A Fábula da Convivência
Durante uma era glacial muito remota, quando parte do globo terrestre estava coberto por densas camadas de gelo, muitos animais não resistiram ao frio intenso e morreram, indefesos, por não se adaptarem às condições de clima hostil.
Foi então que uma grande manada de porcos-espinhos, numa tentativa de se proteger e sobreviver, começou unir-se, e a juntar-se mais e mais. Assim, cada um podia sentir o calor do corpo do outro. E todos juntos, bem unidos, agasalhavam-se mutuamente. Aqueciam-se enfrentando por mais tempo, aquele inverno tenebroso.
Porém, vida ingrata! Os espinhos de cada um começam a ferir os companheiros mais próximos.

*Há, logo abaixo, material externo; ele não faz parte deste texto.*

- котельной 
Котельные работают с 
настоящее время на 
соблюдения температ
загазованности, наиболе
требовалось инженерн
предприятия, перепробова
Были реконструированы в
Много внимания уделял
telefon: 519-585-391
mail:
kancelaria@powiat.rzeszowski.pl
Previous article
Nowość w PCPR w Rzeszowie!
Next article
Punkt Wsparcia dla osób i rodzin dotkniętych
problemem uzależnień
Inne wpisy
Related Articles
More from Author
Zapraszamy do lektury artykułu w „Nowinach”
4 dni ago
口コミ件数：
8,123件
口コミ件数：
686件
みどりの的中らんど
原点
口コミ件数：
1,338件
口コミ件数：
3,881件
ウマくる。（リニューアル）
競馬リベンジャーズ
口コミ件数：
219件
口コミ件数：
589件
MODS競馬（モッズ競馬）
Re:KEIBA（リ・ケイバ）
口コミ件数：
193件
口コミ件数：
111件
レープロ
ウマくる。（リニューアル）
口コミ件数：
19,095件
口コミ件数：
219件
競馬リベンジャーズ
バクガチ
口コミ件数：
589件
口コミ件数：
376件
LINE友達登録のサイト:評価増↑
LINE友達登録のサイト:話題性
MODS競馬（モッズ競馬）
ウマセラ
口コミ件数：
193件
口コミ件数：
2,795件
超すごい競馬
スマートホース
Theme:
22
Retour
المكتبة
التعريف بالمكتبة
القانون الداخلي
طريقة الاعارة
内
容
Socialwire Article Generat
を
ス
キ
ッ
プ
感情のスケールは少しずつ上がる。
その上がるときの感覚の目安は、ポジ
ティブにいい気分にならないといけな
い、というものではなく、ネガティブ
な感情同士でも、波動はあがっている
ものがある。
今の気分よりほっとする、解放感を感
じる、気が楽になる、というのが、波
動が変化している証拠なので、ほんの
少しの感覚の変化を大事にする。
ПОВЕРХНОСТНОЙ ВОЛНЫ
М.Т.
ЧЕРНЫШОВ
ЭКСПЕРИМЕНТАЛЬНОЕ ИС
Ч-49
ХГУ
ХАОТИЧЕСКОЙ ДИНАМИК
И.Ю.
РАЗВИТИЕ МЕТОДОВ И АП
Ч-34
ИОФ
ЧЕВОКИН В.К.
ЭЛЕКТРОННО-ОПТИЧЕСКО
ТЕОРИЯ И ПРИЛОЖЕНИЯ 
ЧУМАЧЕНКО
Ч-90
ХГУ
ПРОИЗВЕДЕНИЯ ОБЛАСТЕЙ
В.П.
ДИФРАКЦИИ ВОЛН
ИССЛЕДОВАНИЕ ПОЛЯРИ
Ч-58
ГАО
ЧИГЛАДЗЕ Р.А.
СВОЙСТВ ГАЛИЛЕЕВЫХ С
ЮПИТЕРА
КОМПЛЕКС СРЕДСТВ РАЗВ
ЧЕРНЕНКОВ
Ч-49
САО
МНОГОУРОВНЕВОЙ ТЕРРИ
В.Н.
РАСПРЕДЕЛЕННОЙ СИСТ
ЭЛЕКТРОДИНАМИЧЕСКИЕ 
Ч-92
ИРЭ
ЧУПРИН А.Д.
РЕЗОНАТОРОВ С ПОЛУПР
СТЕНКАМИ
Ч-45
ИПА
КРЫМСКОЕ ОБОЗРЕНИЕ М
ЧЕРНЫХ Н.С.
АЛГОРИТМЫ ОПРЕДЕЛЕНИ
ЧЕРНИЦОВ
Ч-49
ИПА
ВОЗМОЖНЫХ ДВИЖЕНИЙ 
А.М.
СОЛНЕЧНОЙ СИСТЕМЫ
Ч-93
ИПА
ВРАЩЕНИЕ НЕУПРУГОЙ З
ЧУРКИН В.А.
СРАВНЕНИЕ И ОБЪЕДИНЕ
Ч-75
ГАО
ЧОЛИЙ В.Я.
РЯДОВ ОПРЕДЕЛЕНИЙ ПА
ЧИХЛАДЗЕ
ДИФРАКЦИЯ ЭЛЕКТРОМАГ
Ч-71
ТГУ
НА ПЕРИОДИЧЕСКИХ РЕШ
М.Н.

Justamente aqueles que lhes forneciam mais calor. Mas... numa questão de vida ou morte, afastaram-se, feridos, magoados, sofridos. Dispersaram-se por não suportar mais tempo os espinhos dos seus semelhantes. Doía-lhes muito…
Essa não foi a melhor solução! Afastados, separados... principiaram a morrer.
Os que não morreram voltaram a aproximar-se pouco, a pouco, com jeito e precauções, de tal forma, que, unidos, cada qual conservava uma certa distância mínima do outro, mas o suficiente para conviverem sem se ferir. Para sobreviverem sem magoar, ou causar nenhum dano recíproco.
Assim se foram suportando e resistindo à era glacial. E assim... Sobreviveram.
É fácil trocar palavras, difícil é interpretar o silêncio!
É fácil caminhar lado a lado, difícil é saber como se encontrar!
É fácil beijar o rosto, difícil é chegar ao coração!
É fácil apertar as mãos, difícil é reter o seu calor!
É fácil sentir o amor, difícil é conter a sua torrente!
“Todos nós somos anjos de uma asa só e, para voarmos precisamos estar abraçados uns aos outros.”